▶ [Task description]: Copy out all of the entries below without any change.

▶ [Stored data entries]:
"""

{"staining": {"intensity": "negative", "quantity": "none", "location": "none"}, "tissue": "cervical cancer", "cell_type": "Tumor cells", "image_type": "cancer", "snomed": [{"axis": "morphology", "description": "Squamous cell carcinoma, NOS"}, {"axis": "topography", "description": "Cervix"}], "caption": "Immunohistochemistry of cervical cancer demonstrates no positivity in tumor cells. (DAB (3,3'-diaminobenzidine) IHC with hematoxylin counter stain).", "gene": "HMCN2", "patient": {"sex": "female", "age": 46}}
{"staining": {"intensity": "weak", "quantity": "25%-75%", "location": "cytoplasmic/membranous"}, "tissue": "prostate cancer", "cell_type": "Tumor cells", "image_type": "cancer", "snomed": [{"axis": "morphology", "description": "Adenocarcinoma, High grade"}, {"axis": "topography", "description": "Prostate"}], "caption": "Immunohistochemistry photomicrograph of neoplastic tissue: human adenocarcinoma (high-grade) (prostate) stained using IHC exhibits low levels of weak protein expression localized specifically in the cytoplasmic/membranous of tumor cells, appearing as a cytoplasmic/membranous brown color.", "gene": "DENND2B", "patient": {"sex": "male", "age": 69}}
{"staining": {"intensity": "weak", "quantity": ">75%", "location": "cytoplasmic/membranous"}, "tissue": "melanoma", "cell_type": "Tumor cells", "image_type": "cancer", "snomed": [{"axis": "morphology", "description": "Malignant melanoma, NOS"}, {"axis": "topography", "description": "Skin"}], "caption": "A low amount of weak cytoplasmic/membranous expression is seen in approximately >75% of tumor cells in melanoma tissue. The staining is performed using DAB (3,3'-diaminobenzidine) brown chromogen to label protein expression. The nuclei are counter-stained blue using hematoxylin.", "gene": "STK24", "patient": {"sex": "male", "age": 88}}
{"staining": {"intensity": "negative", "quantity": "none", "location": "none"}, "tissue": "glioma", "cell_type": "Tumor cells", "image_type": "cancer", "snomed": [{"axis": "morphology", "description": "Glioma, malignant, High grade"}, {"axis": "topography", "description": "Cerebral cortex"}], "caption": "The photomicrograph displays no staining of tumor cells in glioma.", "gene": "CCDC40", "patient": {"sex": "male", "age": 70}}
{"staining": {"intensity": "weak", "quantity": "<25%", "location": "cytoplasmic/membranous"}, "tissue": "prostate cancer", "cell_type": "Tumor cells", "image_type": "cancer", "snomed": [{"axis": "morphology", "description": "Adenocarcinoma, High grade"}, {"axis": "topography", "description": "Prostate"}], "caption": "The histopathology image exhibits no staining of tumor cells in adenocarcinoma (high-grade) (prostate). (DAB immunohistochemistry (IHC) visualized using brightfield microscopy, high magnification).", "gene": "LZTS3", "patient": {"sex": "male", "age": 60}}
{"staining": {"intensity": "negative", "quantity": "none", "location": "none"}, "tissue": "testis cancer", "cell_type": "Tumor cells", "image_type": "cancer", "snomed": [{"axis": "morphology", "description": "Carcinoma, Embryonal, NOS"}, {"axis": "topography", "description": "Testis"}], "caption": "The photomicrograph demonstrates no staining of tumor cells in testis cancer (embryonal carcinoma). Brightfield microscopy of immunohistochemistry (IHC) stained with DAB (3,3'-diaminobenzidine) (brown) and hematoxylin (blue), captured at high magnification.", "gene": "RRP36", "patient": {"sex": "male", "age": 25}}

"""

▶ [Finished exercise]:
{"staining": {"intensity": "negative", "quantity": "none", "location": "none"}, "tissue": "cervical cancer", "cell_type": "Tumor cells", "image_type": "cancer", "snomed": [{"axis": "morphology", "description": "Squamous cell carcinoma, NOS"}, {"axis": "topography", "description": "Cervix"}], "caption": "Immunohistochemistry of cervical cancer demonstrates no positivity in tumor cells. (DAB (3,3'-diaminobenzidine) IHC with hematoxylin counter stain).", "gene": "HMCN2", "patient": {"sex": "female", "age": 46}}
{"staining": {"intensity": "weak", "quantity": "25%-75%", "location": "cytoplasmic/membranous"}, "tissue": "prostate cancer", "cell_type": "Tumor cells", "image_type": "cancer", "snomed": [{"axis": "morphology", "description": "Adenocarcinoma, High grade"}, {"axis": "topography", "description": "Prostate"}], "caption": "Immunohistochemistry photomicrograph of neoplastic tissue: human adenocarcinoma (high-grade) (prostate) stained using IHC exhibits low levels of weak protein expression localized specifically in the cytoplasmic/membranous of tumor cells, appearing as a cytoplasmic/membranous brown color.", "gene": "DENND2B", "patient": {"sex": "male", "age": 69}}
{"staining": {"intensity": "weak", "quantity": ">75%", "location": "cytoplasmic/membranous"}, "tissue": "melanoma", "cell_type": "Tumor cells", "image_type": "cancer", "snomed": [{"axis": "morphology", "description": "Malignant melanoma, NOS"}, {"axis": "topography", "description": "Skin"}], "caption": "A low amount of weak cytoplasmic/membranous expression is seen in approximately >75% of tumor cells in melanoma tissue. The staining is performed using DAB (3,3'-diaminobenzidine) brown chromogen to label protein expression. The nuclei are counter-stained blue using hematoxylin.", "gene": "STK24", "patient": {"sex": "male", "age": 88}}
{"staining": {"intensity": "negative", "quantity": "none", "location": "none"}, "tissue": "glioma", "cell_type": "Tumor cells", "image_type": "cancer", "snomed": [{"axis": "morphology", "description": "Glioma, malignant, High grade"}, {"axis": "topography", "description": "Cerebral cortex"}], "caption": "The photomicrograph displays no staining of tumor cells in glioma.", "gene": "CCDC40", "patient": {"sex": "male", "age": 70}}
{"staining": {"intensity": "weak", "quantity": "<25%", "location": "cytoplasmic/membranous"}, "tissue": "prostate cancer", "cell_type": "Tumor cells", "image_type": "cancer", "snomed": [{"axis": "morphology", "description": "Adenocarcinoma, High grade"}, {"axis": "topography", "description": "Prostate"}], "caption": "The histopathology image exhibits no staining of tumor cells in adenocarcinoma (high-grade) (prostate). (DAB immunohistochemistry (IHC) visualized using brightfield microscopy, high magnification).", "gene": "LZTS3", "patient": {"sex": "male", "age": 60}}
{"staining": {"intensity": "negative", "quantity": "none", "location": "none"}, "tissue": "testis cancer", "cell_type": "Tumor cells", "image_type": "cancer", "snomed": [{"axis": "morphology", "description": "Carcinoma, Embryonal, NOS"}, {"axis": "topography", "description": "Testis"}], "caption": "The photomicrograph demonstrates no staining of tumor cells in testis cancer (embryonal carcinoma). Brightfield microscopy of immunohistochemistry (IHC) stained with DAB (3,3'-diaminobenzidine) (brown) and hematoxylin (blue), captured at high magnification.", "gene": "RRP36", "patient": {"sex": "male", "age": 25}}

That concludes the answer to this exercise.